* TASK INPUT *

= = =

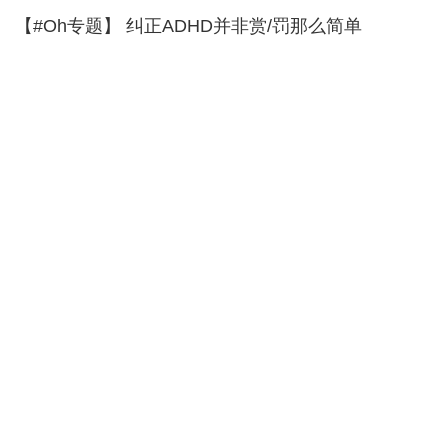
【#Oh专题】 纠正ADHD并非赏/罚那么简单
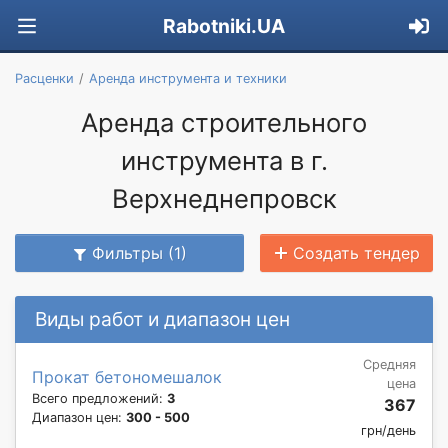
Rabotniki.UA
Расценки
Аренда инструмента и техники
Аренда строительного
инструмента в г.
Верхнеднепровск
Фильтры (1)
Создать тендер
Виды работ и диапазон цен
Средняя
Прокат бетономешалок
цена
Всего предложений:
3
367
Диапазон цен:
300 - 500
грн/день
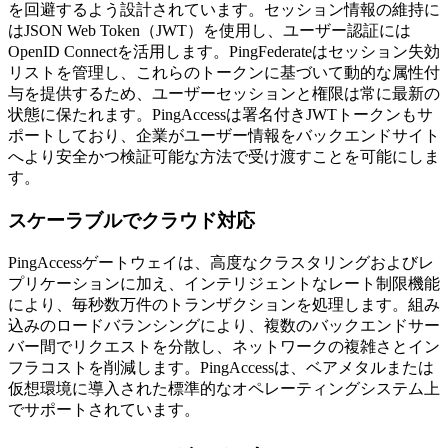
を回避するよう設計されています。セッション情報の維持に
はJSON Web Token（JWT）を使用し、ユーザー認証には
OpenID Connectを活用します。PingFederateはセッション失効
リストを管理し、これらのトークンに基づいて動的な属性付
与を提供するため、ユーザーセッションと権限は常に最新の
状態に保たれます。PingAccessは署名付きJWTトークンもサ
ポートしており、企業がユーザー情報をバックエンドサイト
へより安全かつ検証可能な方法で受け渡すことを可能にしま
す。
スケーラブルでクラウド対応
PingAccessゲートウェイは、高度なクラスタリングおよびレ
プリケーションに加え、インテリジェントなレート制限機能
により、毎秒数万件のトランザクションを処理します。組み
込みのロードバランシングにより、複数のバックエンドサー
バー間でリクエストを分散し、ネットワークの複雑さとイン
フラコストを削減します。PingAccessは、ベアメタルまたは
仮想環境に導入された標準的なオペレーティングシステム上
でサポートされています。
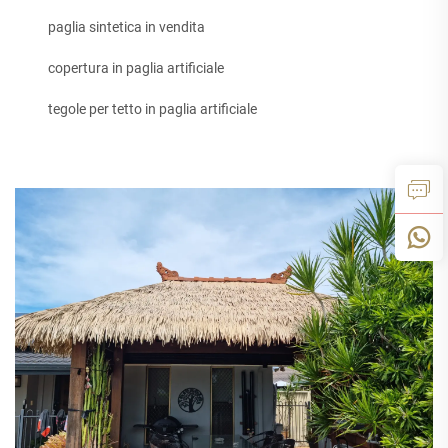
paglia sintetica in vendita
copertura in paglia artificiale
tegole per tetto in paglia artificiale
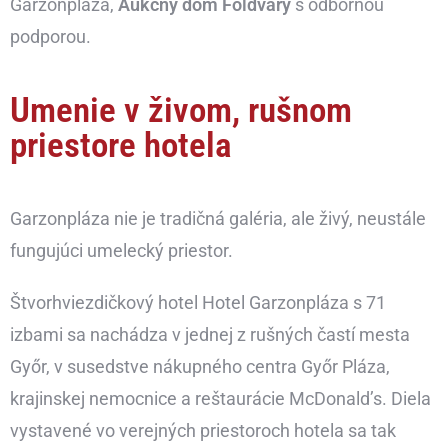
Garzonpláza,
Aukčný dom Földváry
s odbornou
podporou.
Umenie v živom, rušnom
priestore hotela
Garzonpláza nie je tradičná galéria, ale živý, neustále
fungujúci umelecký priestor.
Štvorhviezdičkový hotel Hotel Garzonpláza s 71
izbami sa nachádza v jednej z rušných častí mesta
Győr, v susedstve nákupného centra Győr Pláza,
krajinskej nemocnice a reštaurácie McDonald’s. Diela
vystavené vo verejných priestoroch hotela sa tak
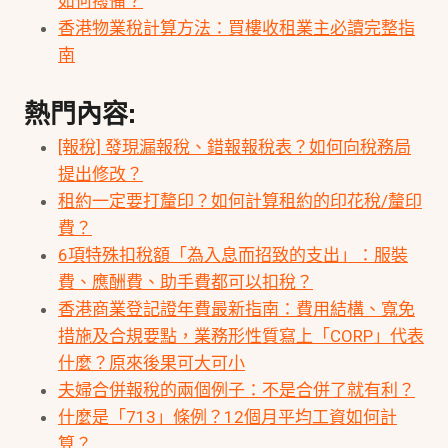
如何撥備？
香港物業稅計算方法：買樓收租業主必讀完整指
南
熱門內容:
[報稅] 發現漏報稅、錯報報稅表？如何向稅務局
提出修改？
租約一定要打釐印？如何計算租約的印花稅/釐印
費？
6項特殊扣稅額「為入息而招致的支出」：服裝
費、應酬費、助手費都可以扣稅？
香港商業登記證年費最新指南：費用結構、寬免
措施及合規要點，業務形性質寫上「CORP」代表
什麼？原來後果可大可小
夫婦合併報稅的兩個例子：不是合併了就有利？
什麼是「713」條例？12個月平均工資如何計
算？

= = =

Find the line with "Создать тендер" and the line with "プリケーションに加え、インテリジェントなレート制限機能" in the records above. Copy both and all lines between them exactly, without pictures.

Создать тендер
Виды работ и диапазон цен
Средняя
Прокат бетономешалок
цена
Всего предложений:
3
367
Диапазон цен:
300 - 500
грн/день
を回避するよう設計されています。セッション情報の維持に
はJSON Web Token（JWT）を使用し、ユーザー認証には
OpenID Connectを活用します。PingFederateはセッション失効
リストを管理し、これらのトークンに基づいて動的な属性付
与を提供するため、ユーザーセッションと権限は常に最新の
状態に保たれます。PingAccessは署名付きJWTトークンもサ
ポートしており、企業がユーザー情報をバックエンドサイト
へより安全かつ検証可能な方法で受け渡すことを可能にしま
す。
スケーラブルでクラウド対応
PingAccessゲートウェイは、高度なクラスタリングおよびレ
プリケーションに加え、インテリジェントなレート制限機能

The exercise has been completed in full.